Yes, as crazy as it sounds, the simple things are still the ones that truly make a difference. Today I had a laundry assistant who was more than willing to carry a few items down the stairs, add the detergent to the machine and, yes, even push the start button. Did the laundry take me twice as long as usual? Of course it did but, fact is, it was well worth the extra time.

Next on the list for the day’s chores were Christmas cards. Together we stuffed the envelopes, sealed them and added address labels. I’m not sure the postman will be totally pleased with some of the more crooked address labels but, reality is, they have a certain “made with love” touch to them.

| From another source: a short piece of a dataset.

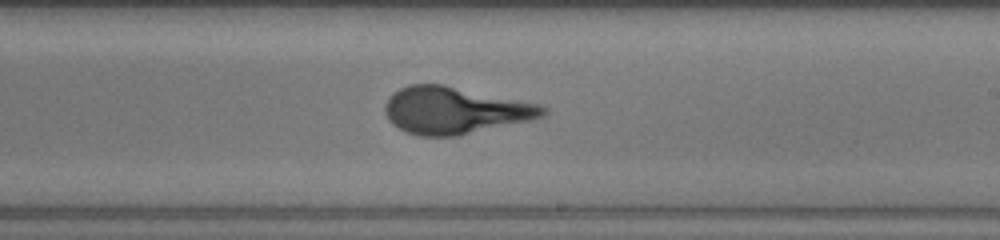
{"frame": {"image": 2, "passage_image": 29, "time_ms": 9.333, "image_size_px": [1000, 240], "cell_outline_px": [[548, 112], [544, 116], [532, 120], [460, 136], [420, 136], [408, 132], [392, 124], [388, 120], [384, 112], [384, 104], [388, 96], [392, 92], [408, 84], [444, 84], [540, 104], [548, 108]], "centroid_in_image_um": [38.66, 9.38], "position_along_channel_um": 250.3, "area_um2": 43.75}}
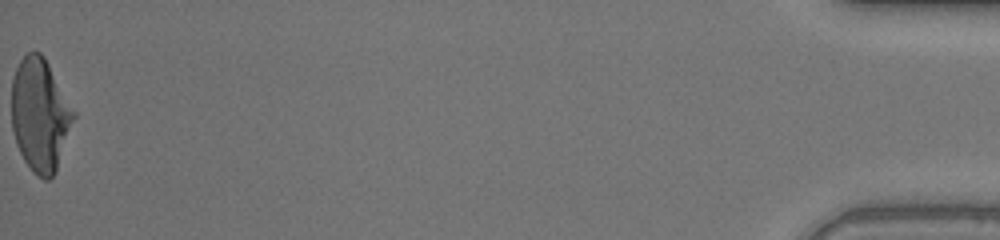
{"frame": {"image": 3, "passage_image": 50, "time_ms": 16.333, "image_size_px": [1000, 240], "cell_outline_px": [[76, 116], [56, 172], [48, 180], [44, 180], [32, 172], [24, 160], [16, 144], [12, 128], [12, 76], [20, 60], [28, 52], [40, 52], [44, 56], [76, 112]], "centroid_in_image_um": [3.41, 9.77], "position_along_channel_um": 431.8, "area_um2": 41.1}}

Even my son got into the act when he came home from school and took over with childcare. I knew immediately that I had, indeed, done something right when he jumped in and helped our little friend Savannah make her own Mac and Cheese for lunch. He didn’t give it a second thought as he pulled out the oven mitts, taught her how to put them on and made certain that all went well. A gentle reminder that, yes, he remembered exactly what I did with him at three years old.

As far as I’m concerned, motherhood is the toughest job anyone could ever take on. It is also, however, the most fulfilling job that anyone could ever hope to have. Watching your child grow and realizing that the lessons you have taught them will continue to be passed truly does make it all worthwhile.

Today I remembered what it was like to answer the dreaded “but why?” question all day long. I had flashbacks of a time when a simple trip to the bathroom was nearly impossible and recalled the days when dinner was nothing more than the leftovers from a toddler’s plate.

What I also remembered, however, was that all the hard work I put in all those years ago was completely and totally worthwhile.